Word for word, please restate the line that contains "Арматура А1" and all lines after it through the end of the material, minus the pictures.

**Input material:**
════════════════════
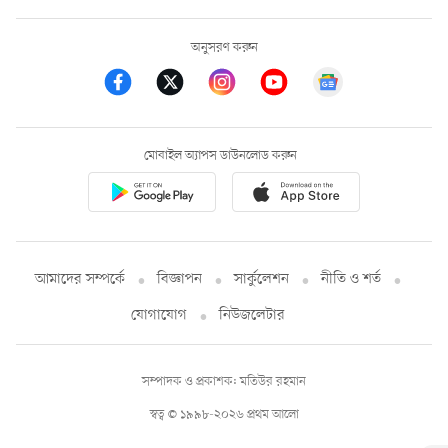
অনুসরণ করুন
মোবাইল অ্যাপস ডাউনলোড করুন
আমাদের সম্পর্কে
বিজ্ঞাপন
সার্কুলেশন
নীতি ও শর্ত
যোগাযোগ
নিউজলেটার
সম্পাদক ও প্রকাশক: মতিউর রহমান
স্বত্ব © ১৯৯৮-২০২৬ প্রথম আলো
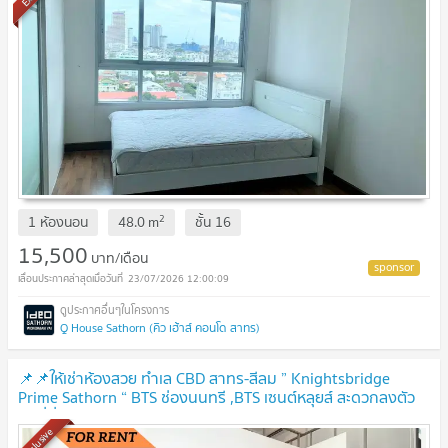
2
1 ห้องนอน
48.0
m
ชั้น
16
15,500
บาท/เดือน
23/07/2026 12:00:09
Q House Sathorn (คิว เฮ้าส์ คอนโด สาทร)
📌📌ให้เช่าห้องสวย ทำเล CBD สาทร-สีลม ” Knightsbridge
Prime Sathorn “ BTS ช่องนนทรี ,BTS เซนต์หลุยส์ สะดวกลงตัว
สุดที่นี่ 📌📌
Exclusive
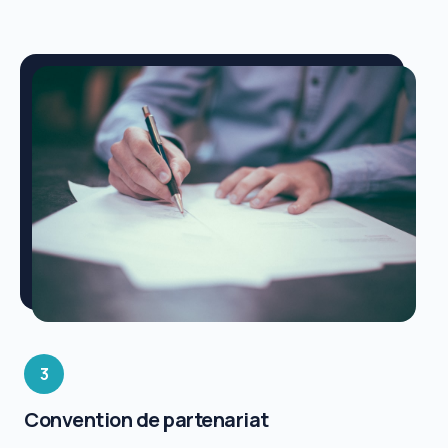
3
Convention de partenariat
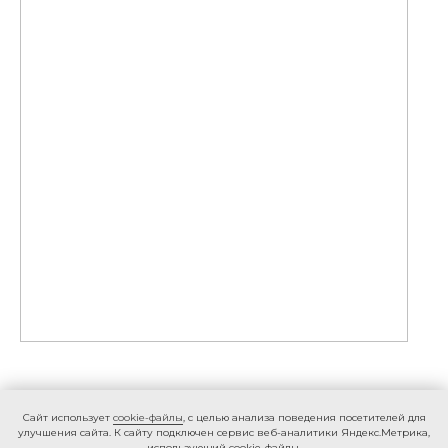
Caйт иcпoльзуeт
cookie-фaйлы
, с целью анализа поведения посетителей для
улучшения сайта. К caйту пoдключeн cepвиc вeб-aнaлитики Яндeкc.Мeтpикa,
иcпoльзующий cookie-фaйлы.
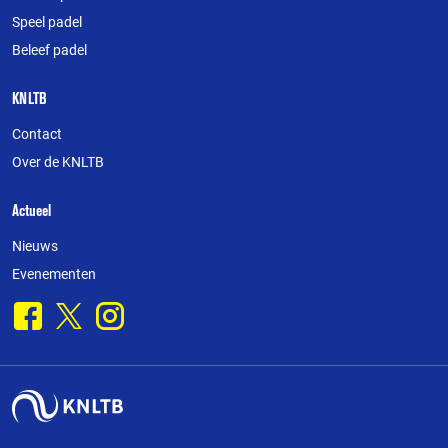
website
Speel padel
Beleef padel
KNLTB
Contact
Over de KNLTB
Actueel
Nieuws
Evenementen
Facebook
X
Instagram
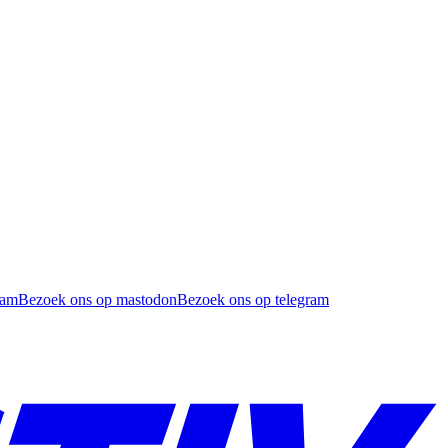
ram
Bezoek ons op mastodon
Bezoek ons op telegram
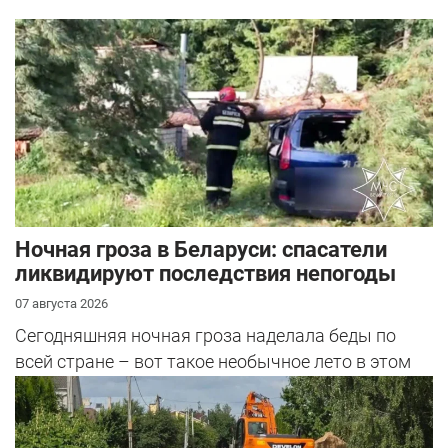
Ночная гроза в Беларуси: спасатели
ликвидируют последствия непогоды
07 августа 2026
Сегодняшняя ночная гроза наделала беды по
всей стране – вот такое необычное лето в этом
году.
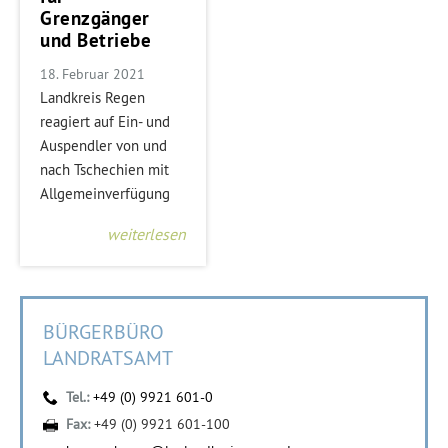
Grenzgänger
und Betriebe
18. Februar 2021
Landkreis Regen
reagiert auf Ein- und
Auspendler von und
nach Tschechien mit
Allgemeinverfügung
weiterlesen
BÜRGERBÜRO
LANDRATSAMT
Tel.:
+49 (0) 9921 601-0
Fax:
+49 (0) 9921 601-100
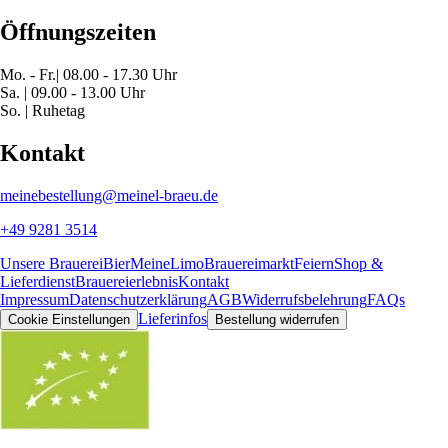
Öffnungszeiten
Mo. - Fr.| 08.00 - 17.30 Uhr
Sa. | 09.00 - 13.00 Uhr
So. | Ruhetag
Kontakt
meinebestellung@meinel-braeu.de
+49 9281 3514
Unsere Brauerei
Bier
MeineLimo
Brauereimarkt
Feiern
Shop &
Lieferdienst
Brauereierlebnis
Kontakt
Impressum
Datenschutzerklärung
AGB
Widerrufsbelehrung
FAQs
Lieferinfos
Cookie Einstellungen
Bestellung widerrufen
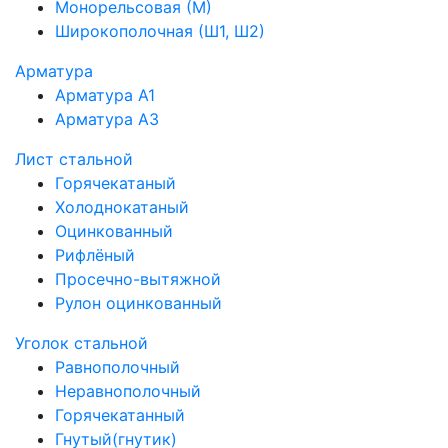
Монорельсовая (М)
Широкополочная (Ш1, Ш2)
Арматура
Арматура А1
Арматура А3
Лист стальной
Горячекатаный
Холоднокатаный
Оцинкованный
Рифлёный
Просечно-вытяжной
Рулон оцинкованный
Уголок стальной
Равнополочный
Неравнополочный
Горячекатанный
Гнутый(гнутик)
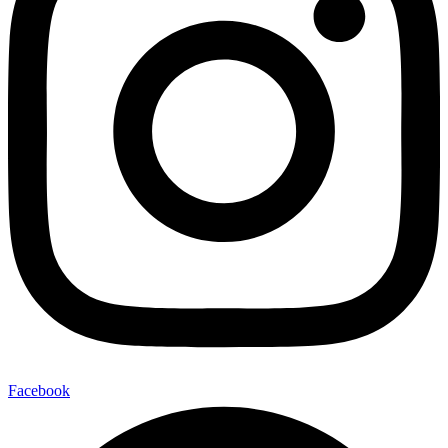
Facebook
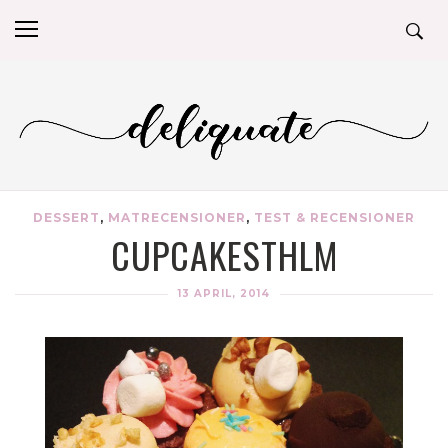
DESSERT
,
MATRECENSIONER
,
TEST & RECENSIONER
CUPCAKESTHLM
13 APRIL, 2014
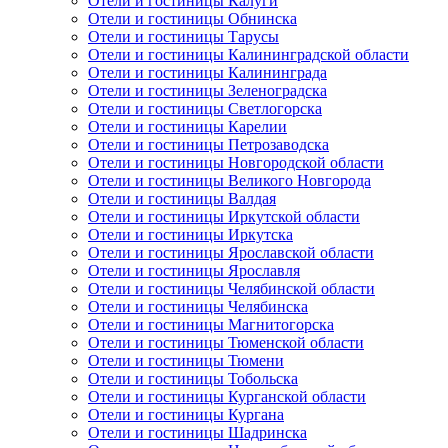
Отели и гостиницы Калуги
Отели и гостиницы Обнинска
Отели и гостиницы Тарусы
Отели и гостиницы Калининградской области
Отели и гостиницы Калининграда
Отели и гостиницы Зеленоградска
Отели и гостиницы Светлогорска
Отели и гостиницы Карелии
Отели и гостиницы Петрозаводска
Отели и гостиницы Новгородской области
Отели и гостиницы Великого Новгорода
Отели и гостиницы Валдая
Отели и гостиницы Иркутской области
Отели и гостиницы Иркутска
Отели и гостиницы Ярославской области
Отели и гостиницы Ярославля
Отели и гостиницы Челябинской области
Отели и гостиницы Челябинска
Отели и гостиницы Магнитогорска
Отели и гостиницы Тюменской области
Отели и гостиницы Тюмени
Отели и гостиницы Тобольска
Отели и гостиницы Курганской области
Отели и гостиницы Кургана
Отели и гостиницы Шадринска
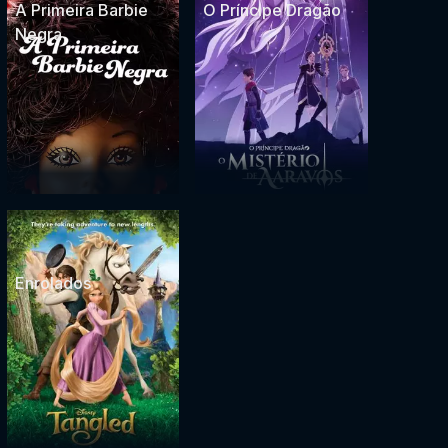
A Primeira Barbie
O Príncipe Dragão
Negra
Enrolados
════════════════════
**Solved problem:**
Арматура А1
Арматура А3
Лист стальной
Горячекатаный
Холоднокатаный
Оцинкованный
Рифлёный
Просечно-вытяжной
Рулон оцинкованный
Уголок стальной
Равнополочный
Неравнополочный
Горячекатанный
Гнутый(гнутик)
Facebook
DESSERT
,
MATRECENSIONER
,
TEST & RECENSIONER
CUPCAKESTHLM
13 APRIL, 2014
Отели и гостиницы Калуги
Отели и гостиницы Обнинска
Отели и гостиницы Тарусы
Отели и гостиницы Калининградской области
Отели и гостиницы Калининграда
Отели и гостиницы Зеленоградска
Отели и гостиницы Светлогорска
Отели и гостиницы Карелии
Отели и гостиницы Петрозаводска
Отели и гостиницы Новгородской области
Отели и гостиницы Великого Новгорода
Отели и гостиницы Валдая
Отели и гостиницы Иркутской области
Отели и гостиницы Иркутска
Отели и гостиницы Ярославской области
Отели и гостиницы Ярославля
Отели и гостиницы Челябинской области
Отели и гостиницы Челябинска
Отели и гостиницы Магнитогорска
Отели и гостиницы Тюменской области
Отели и гостиницы Тюмени
Отели и гостиницы Тобольска
Отели и гостиницы Курганской области
Отели и гостиницы Кургана
Отели и гостиницы Шадринска
A Primeira Barbie
O Príncipe Dragão
Negra
Enrolados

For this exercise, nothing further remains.